Rosarno, immigrati, lavoro nero, stato di bisogno. Quando potremo essere davvero liberi?
Rosarno con i suoi migranti e con la sua vergognosa caccia all’uomo di colore è stata una piccola scatola contenuta in una scatola più grande che è la condizione di servitù e di annullamento di ogni dignità umana su cui si regge la produzione di ricchezza di gran parte del capitalismo. Rosarno segna la degenerazione del sistema di mercato in cui l’illegalità si sostituisce alle regole della società civile, agli ordinamenti giuridici sulle tematiche del lavoro e nelle quali le prassi distorsive di mercato sfuggono di mano all’organizzazione pianificata dello sviluppo economico locale e vengono totalmente dominate da azioni illecite. Rosarno ci dice chiaramente che non siamo un popolo libero. “Liberi di esserci e di vivere” deve essere invece il nostro obiettivo. E allora possiamo oggi ripartire proprio da Rosarno con la voglia di lavorare tutti e meglio per la difesa della persona umana e per la tutela dei suoi diritti. Vogliamo e possiamo ripartire da Rosarno con la passione per vincere una sfida in difesa della democrazia del nostro Paese e di tutto il mondo occidentale.
Siamo ormai infatti tutti più che convinti che i pregiudizi e le chiusure sono di ostacolo alla convivenza e che integrazione e pari opportunità debbano andare necessariamente di pari passo, sia pure in un intreccio di diritti e di doveri.
Ripartiamo da Rosarno con l’impegno di coniugare insieme accoglienza e legalità in vista di una società coesa capace di ospitare e costruire quella “ convivialità delle differenze”, così cara a don Tonino Bello. Una società nella quale ciascuna identità esprima la propria specificità e collabori al bene comune, nel rigoroso rispetto delle leggi che regolano la civile convivenza (tema, questo, sul quale non sono ammissibili deroghe da nessuna parte) ed in un potenziale reciproco arricchimento. Una società, appunto, all’insegna dell’”identità arricchita”, per usare una formula che fa fatica a farsi largo nel dibattito ma che offre un’immagine eloquente sulla quale tutti dobbiamo lavorare.
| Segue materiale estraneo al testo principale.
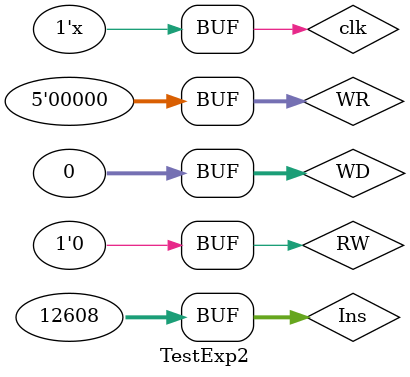
<source format=v>
`timescale 1ns / 1ps


module TestExp2;

	// Inputs
	reg clk;
	reg [0:31] Ins;

reg [0:4] WR;
reg [0:31] WD;
reg RW;
wire [0:31] RD1,RD2;
wire [0:31] Out;
	// Instantiate the Unit Under Test (UUT)
	MainExperiment2 uut (
		.clk(clk), 
		.Ins(Ins),.WR(WR),.WD(WD),.RW(RW),.RD1(RD1),.RD2(RD2),.Out(Out)
	);

	initial begin
		// Initialize Inputs
		clk = 0;
		Ins = 0;

		// Wait 100 ns for global reset to finish
		#100;
        
		// Add stimulus here

	end
	always
	begin
	
	# 100 begin clk = ~clk;
	         Ins = 32'b00000000000000000001000001000000; 
	         WR = 5'b00001;
	         WD = 32'b00000000000000000000000000000101;
	         RW = 1;
	end
	
	# 100 begin clk = ~clk;
	         Ins = 32'b00000000000000000100000000000000; 
	         WR = 0;
	         WD = 0;
	         RW = 0;
	end
	# 100 begin clk = ~clk;
	         Ins = 32'b00000000000000000001000001000000; 
	         WR = 5'b00000;
	         WD = 32'b00000000000000000000000000000001;
	         RW = 1;
	end
	# 100 begin clk = ~clk;
	         Ins = 32'b00000000000000000010000011000000; 
	         WR = 0;
	         WD = 0;
	         RW = 0;
	end
	# 100 begin clk = ~clk;
	         Ins = 32'b00000000000000000011000101000000; 
	         WR = 0;
	         WD = 0;
	         RW = 0;
	end
	
	end
      
endmodule


</source>
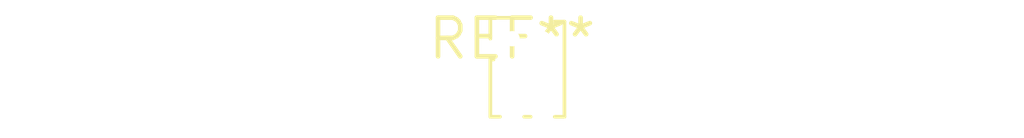
<source format=kicad_pcb>
(kicad_pcb (version 20240108) (generator pcbnew)

  (general
    (thickness 1.6)
  )

  (paper "A4")
  (layers
    (0 "F.Cu" signal)
    (31 "B.Cu" signal)
    (32 "B.Adhes" user "B.Adhesive")
    (33 "F.Adhes" user "F.Adhesive")
    (34 "B.Paste" user)
    (35 "F.Paste" user)
    (36 "B.SilkS" user "B.Silkscreen")
    (37 "F.SilkS" user "F.Silkscreen")
    (38 "B.Mask" user)
    (39 "F.Mask" user)
    (40 "Dwgs.User" user "User.Drawings")
    (41 "Cmts.User" user "User.Comments")
    (42 "Eco1.User" user "User.Eco1")
    (43 "Eco2.User" user "User.Eco2")
    (44 "Edge.Cuts" user)
    (45 "Margin" user)
    (46 "B.CrtYd" user "B.Courtyard")
    (47 "F.CrtYd" user "F.Courtyard")
    (48 "B.Fab" user)
    (49 "F.Fab" user)
    (50 "User.1" user)
    (51 "User.2" user)
    (52 "User.3" user)
    (53 "User.4" user)
    (54 "User.5" user)
    (55 "User.6" user)
    (56 "User.7" user)
    (57 "User.8" user)
    (58 "User.9" user)
  )

  (setup
    (pad_to_mask_clearance 0)
    (pcbplotparams
      (layerselection 0x00010fc_ffffffff)
      (plot_on_all_layers_selection 0x0000000_00000000)
      (disableapertmacros false)
      (usegerberextensions false)
      (usegerberattributes false)
      (usegerberadvancedattributes false)
      (creategerberjobfile false)
      (dashed_line_dash_ratio 12.000000)
      (dashed_line_gap_ratio 3.000000)
      (svgprecision 4)
      (plotframeref false)
      (viasonmask false)
      (mode 1)
      (useauxorigin false)
      (hpglpennumber 1)
      (hpglpenspeed 20)
      (hpglpendiameter 15.000000)
      (dxfpolygonmode false)
      (dxfimperialunits false)
      (dxfusepcbnewfont false)
      (psnegative false)
      (psa4output false)
      (plotreference false)
      (plotvalue false)
      (plotinvisibletext false)
      (sketchpadsonfab false)
      (subtractmaskfromsilk false)
      (outputformat 1)
      (mirror false)
      (drillshape 1)
      (scaleselection 1)
      (outputdirectory "")
    )
  )

  (net 0 "")

  (footprint "PinHeader_2x03_P1.00mm_Vertical" (layer "F.Cu") (at 0 0))

)

</source>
Ripartiamo da Rosarno, terra di contraddizioni, terra di migranti e di silenzi per costruire il nuovo di questo Paese.

Don Pino, in che modo il 2011 potrà essere diverso dall’anno che ci sta lasciando, considerando anche il clima politico che si respira nella regione ed in Italia? Quale insegnamento dovremo conservare per i nostri giovani?
Io credo che con l’impegno di tutti, soprattutto dei giovani, sia possibile costruire un futuro di speranza per la nostra Regione. È possibile far nascere, pur tra tante resistenze, una Calabria nuova. La speranza, però, sta nell’esserci. Nell’assumerci tutti e di più le nostre responsabilità. Nella serena tenacia dell’unire le forze per fare di più e meglio. La speranza non è attesa passiva di un futuro migliore, ma è presente che chiede di essere orientato e accompagnato con scelte coraggiose, gesti concreti, parole credibili, con percorsi di libertà, cittadinanza, informazione, legalità, giustizia, solidarietà. Percorsi in costruzione capaci di rendere sempre più evidente a tutti che la lotta alle mafie deve essere il filo conduttore della nostra storia personale e comunitaria. Proviamo tutti , allora, soprattutto i giovani, a “scrivere” la storia personale e comunitaria come cammino e avventura della libertà.